“In recent years, researchers and the public have begun to realize the role that the immune system plays in both cancer prevention and treatment,” says senior author Craig Hooper, Ph.D., a Professor in the Department of Cancer Biology at Thomas Jefferson University. “The immune system has great potential for helping fight cancer. This study helps give us a roadmap for future brain cancer vaccines.”
The study reports on the results of a second phase 1 clinical trial, after the first phase 1 trial in 2001 lead by David Andrews, M.D., Professor of Neurological surgery at Jefferson, saw tumor shrinkage in eight out of 12 patients tested. The vaccine consisted of portions of the patient’s own tumor. Specifically, samples of the patients’ tumor were removed during surgery, treated overnight with a drug, and packaged inside a diffusion chamber which was then inserted into the abdomen providing immune cells easy access. The drug in this therapy — antisense oligodeoxynucleootides (AS-ODN) — knocks down IGF-R1, a receptor shown to drive tumor growth and metastasis. Research had shown that blocking this receptor with agents like AS-ODN could cause the tumor cell to self-destruct.
In the original trial, the researchers thought that the molecules from the patient’s self-destructing tumor were released through pores in the dime-sized chambers and activating the immune system.
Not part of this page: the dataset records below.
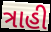
ત્રાહી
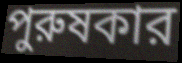
পুরুষকার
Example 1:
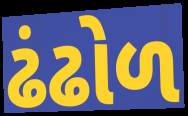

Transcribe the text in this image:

ઢંઢોળ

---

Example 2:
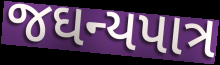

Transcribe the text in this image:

જઘન્યપાત્ર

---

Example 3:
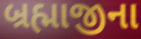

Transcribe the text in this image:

બ્રહ્માજીના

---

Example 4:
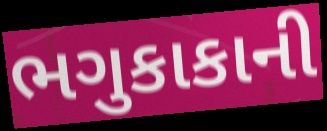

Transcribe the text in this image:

ભગુકાકાની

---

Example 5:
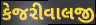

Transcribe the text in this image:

કેજરીવાલજી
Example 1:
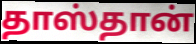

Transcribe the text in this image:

தாஸ்தான்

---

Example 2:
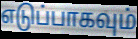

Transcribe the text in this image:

எடுப்பாகவும்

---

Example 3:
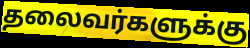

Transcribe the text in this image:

தலைவர்களுக்கு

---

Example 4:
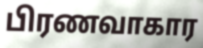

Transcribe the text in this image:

பிரணவாகார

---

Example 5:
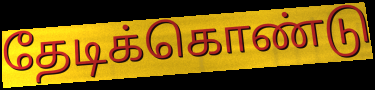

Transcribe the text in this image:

தேடிக்கொண்டு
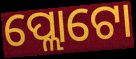
ପ୍ଲୋଟୋ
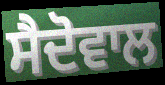
ਸੈਦੋਵਾਲ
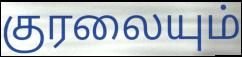
குரலையும்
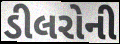
ડીલરોની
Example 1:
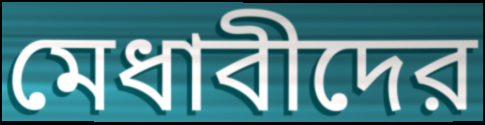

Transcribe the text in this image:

মেধাবীদের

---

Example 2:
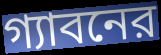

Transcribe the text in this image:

গ্যাবনের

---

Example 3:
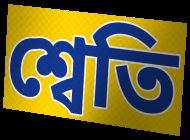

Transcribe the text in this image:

শ্বেতি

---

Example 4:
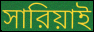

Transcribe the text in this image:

সারিয়াই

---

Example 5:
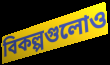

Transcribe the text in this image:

বিকল্পগুলোও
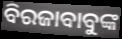
ବିରଜାବାବୁଙ୍କ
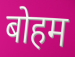
बोहम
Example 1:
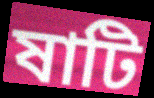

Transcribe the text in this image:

ষাটি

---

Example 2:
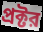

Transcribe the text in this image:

প্রক্টর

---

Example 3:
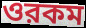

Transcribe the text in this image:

ওরকম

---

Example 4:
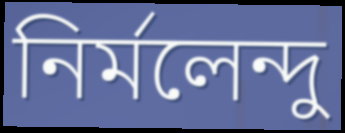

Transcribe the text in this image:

নির্মলেন্দু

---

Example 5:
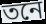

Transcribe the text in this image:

তনে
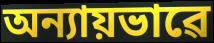
অন্যায়ভাৱে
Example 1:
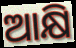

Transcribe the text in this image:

ଆକ୍ଷି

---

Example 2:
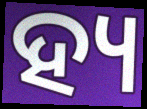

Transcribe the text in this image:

ହ୍ୟ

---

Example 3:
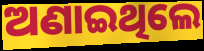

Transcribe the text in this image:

ଅଣାଇଥିଲେ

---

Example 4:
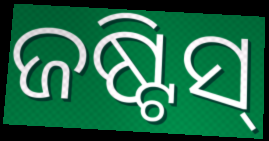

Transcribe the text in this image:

ଜଷ୍ଟିସ୍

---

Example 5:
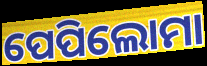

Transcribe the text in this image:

ପେପିଲୋମା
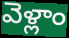
వెళ్లాం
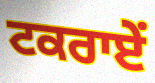
ਟਕਰਾਏਂ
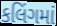
કલિંગમાં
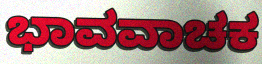
ಭಾವವಾಚಕ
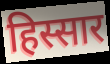
हिस्सार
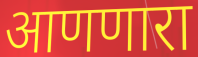
आणणारा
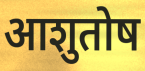
आशुतोष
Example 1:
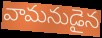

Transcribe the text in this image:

వామనుడైన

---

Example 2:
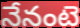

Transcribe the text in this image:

నేనంటె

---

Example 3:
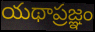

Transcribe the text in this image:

యథాప్రజ్ఞం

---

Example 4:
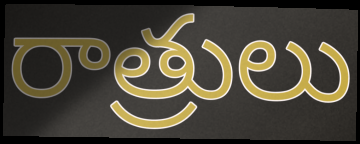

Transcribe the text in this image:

రాత్రులు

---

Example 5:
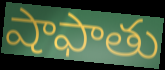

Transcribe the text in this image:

షాఫాతు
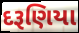
દરૂણિયા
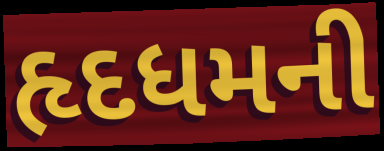
હૃદધમની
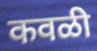
कवळी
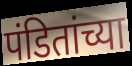
पंडितांच्या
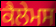
ਕੈਲੇਮਸ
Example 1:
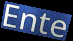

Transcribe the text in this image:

Ente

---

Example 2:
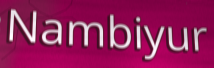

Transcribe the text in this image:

Nambiyur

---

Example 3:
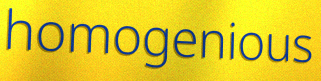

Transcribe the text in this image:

Once activated in the abdomen, the immune cells would travel to the brain where they would kill the remaining tumor cells that were not removed by surgery. “But no one had really examined the material coming out of the chambers to find out what was activating the immune response,” said Dr. Hooper.
First author Larry Harshyne, Ph.D. an Assistant Professor in the Department of Neurological Surgery at Jefferson, had previously done research on antigen presentation. One form of cell-based antigen are exosomes, small membrane-bound particles that bud off of cells and can activate the immune system. Because exosomes are small enough to pass through the chamber’s pores, the researchers tested for their presence in the material that seeped out of the sheaths in the lab. They showed that not only were exosomes present, but that they were released from the chambers in a slow and continual stream, providing an ongoing source for immune-cell activation. The researchers also showed that when exosomes were harvested and given to mouse models of brain tumor, the exosomes alone slowed tumor growth.
Finally, the researchers showed that the AS-ODN molecules used to kill cancer cells also activated the immune system. “We think that the AS-ODN treatment changes the quantity or quality of the exosomes released by the tumor cells,” says Dr. Harshyne.
The vaccine was also tested on a new group of 12 patients with recurrent glioblastoma. In this round, six of the 12 patients tested had immune responses to therapy. The patients who did not respond, may have been immune-compromised from chemotherapy, says Dr. Hooper. “The best predictor of a positive clinical outcome from the vaccine was an intact immune system,” he added.
In the next phase of clinical trials expected to open in January of 2015, the researchers plan to treat patients immediately after their first brain surgery for tumor removal, before chemotherapy is given. “We expect these patients will stand to benefit most from the treatment,” says Dr. Hooper. In addition, the researchers are looking for ways to strengthen the immune response to the vaccine to make it even more effective.